About Invisible Flock
Invisible Flock is an arts studio that operates at the intersection of art and technology. Invisible Flock builds, develops and produces high quality public and digital art that can be experienced by large audiences all over the world. The work is developed through rigorous research and processes co-designed with expert communities, placing local and global in dialogue. Invisible Flock infiltrates many sectors to have a creative impact on ecology, politics, health and society.

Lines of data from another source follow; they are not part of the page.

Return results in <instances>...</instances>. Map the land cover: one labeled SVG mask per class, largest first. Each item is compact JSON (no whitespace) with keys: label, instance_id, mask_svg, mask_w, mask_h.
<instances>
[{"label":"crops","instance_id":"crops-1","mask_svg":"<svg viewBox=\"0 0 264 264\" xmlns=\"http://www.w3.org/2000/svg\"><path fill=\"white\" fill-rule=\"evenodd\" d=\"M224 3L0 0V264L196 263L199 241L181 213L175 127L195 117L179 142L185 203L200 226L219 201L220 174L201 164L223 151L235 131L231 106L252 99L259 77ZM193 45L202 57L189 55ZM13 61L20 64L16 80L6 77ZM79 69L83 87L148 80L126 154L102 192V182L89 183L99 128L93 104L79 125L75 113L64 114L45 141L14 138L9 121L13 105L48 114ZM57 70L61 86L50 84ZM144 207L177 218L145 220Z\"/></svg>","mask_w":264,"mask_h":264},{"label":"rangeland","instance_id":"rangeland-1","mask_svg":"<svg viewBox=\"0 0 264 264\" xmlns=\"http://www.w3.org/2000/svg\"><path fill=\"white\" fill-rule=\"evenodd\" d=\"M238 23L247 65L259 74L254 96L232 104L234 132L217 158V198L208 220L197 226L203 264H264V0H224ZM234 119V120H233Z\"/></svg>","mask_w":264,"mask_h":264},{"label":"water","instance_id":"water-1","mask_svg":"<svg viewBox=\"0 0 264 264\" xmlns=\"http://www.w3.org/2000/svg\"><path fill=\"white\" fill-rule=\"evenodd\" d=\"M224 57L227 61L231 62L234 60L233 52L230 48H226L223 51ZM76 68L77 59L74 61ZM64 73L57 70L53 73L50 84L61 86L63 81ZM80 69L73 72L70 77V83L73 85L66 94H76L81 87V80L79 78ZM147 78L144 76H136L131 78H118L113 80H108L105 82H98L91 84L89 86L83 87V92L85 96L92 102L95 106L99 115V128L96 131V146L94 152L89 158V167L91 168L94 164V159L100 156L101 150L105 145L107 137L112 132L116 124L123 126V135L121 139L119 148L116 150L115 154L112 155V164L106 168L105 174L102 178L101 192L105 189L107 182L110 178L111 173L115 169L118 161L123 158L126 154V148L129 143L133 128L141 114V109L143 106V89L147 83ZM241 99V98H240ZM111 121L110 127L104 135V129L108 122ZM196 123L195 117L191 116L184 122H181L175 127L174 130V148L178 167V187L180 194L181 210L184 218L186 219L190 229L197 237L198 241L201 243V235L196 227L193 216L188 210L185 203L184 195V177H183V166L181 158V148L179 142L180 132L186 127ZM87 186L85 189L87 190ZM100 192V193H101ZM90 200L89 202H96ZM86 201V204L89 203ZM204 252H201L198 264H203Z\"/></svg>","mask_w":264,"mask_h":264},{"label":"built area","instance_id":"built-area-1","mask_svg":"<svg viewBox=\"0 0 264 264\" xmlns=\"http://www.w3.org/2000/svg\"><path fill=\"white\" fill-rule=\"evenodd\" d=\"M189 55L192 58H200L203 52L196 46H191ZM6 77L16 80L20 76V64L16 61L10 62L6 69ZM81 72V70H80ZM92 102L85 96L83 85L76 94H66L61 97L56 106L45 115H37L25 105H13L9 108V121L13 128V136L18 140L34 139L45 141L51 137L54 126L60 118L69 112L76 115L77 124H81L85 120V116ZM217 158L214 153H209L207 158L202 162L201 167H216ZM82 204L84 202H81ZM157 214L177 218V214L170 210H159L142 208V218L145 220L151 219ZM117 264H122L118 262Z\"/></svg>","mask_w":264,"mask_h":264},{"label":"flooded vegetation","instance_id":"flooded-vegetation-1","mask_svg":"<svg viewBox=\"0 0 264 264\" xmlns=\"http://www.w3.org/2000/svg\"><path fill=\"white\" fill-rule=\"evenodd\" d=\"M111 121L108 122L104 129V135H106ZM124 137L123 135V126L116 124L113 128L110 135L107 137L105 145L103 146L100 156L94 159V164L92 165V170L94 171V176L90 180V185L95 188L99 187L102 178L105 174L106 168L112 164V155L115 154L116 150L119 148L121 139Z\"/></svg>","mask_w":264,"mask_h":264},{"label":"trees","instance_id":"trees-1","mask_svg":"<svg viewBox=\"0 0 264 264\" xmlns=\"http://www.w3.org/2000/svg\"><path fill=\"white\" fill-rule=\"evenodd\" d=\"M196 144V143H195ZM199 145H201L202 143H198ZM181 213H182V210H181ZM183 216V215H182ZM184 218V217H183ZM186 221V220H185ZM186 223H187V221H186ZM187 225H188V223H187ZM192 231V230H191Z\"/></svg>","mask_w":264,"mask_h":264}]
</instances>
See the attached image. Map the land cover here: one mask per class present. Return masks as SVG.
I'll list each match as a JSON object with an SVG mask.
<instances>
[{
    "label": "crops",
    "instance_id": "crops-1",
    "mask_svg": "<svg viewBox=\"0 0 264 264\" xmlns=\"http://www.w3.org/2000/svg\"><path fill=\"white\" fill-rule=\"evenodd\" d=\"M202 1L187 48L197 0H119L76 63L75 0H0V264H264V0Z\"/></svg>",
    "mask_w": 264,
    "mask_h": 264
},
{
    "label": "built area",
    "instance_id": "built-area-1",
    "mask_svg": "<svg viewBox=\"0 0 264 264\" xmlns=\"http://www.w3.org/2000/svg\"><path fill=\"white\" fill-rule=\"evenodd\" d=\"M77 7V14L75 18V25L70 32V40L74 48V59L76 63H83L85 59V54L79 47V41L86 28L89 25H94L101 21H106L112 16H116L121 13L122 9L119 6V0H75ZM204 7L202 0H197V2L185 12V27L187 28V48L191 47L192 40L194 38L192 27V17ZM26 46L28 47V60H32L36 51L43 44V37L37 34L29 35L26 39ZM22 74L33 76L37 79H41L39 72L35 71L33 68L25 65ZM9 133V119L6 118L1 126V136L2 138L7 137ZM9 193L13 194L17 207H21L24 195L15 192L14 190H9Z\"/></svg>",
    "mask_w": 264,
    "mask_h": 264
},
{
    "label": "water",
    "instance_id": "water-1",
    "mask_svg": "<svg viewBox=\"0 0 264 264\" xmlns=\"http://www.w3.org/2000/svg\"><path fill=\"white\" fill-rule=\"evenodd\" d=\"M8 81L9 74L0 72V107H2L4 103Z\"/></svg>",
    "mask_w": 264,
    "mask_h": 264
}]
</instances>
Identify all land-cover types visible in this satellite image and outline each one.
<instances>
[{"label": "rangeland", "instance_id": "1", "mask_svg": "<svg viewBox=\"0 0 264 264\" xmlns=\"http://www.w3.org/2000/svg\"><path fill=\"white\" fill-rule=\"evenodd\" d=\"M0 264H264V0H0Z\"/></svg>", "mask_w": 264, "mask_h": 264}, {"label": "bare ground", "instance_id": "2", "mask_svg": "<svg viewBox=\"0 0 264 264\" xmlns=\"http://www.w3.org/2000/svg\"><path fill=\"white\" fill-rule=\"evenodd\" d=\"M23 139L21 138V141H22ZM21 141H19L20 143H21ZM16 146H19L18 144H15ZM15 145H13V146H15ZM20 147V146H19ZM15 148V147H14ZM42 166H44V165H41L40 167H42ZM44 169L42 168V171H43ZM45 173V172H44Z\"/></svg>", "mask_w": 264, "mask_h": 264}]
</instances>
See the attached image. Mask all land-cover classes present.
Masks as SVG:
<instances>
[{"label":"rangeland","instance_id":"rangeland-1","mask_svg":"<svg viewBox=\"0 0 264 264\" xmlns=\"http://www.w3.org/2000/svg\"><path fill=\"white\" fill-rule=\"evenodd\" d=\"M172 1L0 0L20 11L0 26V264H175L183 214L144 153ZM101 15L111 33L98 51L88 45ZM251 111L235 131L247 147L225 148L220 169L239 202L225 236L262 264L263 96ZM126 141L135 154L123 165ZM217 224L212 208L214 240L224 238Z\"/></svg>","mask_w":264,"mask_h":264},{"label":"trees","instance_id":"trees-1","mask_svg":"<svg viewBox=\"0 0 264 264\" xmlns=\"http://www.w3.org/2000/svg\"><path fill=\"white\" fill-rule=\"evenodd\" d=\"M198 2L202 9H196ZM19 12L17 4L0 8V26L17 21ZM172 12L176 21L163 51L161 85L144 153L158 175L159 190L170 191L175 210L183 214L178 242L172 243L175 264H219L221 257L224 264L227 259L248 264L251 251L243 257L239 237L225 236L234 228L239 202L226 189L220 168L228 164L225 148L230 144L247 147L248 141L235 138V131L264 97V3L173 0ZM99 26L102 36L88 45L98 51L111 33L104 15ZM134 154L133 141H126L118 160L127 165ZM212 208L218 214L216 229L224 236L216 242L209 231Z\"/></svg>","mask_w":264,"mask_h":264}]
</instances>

Current and recent projects include Aurora (2018) a multi sensory installation about climate change that re-flooded a disused reservoir in Liverpool; Inaudible (2019 – present) exploring human elephant conflict and its effects on fragile populations and ecosystems; The Sleeping Tree (2020 –), a long form, immersive, sound and light experience connecting audiences with the distant ecosystems in collaboration with LEAP (Landscape Ecology and Primatology, Bournemouth University), SOCP (Sumatran Orangutan Conservation Programme) and FKL (Leuser Conservation Forum), commissioned by Brighton Festival and also realised as a publication; and Out From the Flood (June 2020 –), a collaboration with Subzero that will result in the creation of an online generative data visualisation exploring environmental data being measured at the Oulanka Research Station in northern Finland.
About Chris Watson
Watson was a founding member of the influential Sheffield based experimental music group Cabaret Voltaire during the late 1970’s and early 1980’s. Since then he has developed a particular and passionate interest in recording the wildlife sounds of animals and habitats from around the world. As a freelance composer and sound recordist Watson specialises creating spatial sound installations which feature a strong sense and spirit of place.
His television work includes many programmes in the David Attenborough ‘Life’ series including ‘The Life of Birds’ which won a BAFTA Award for ‘Best Factual Sound’ in 1996, and as the location sound recordist for the BBC series ‘Frozen Planet’ which also won a BAFTA Award for ‘Best Factual Sound’ (2012). Watson has recorded and featured in many BBC Radio 4 and World Service productions including ‘The Wire’ which won him the Broadcasting Press Guild’s Broadcaster of The Year Award (2012). His music is regularly featured on the BBC Radio 3 programme ‘Late Junction’. He has also worked extensively for RTE Radio 1 on series such as ‘Sound Stories.’
In 2013 Watson received a Paul Hamlyn Composers Award. His installations have been commissioned by international galleries and festivals such as Sheffield Millennium Gallery, Opera North in Leeds, The National Gallery, London, The Louvre, Paris, the Aichi Triennial in Japan and Unsound in Kraków.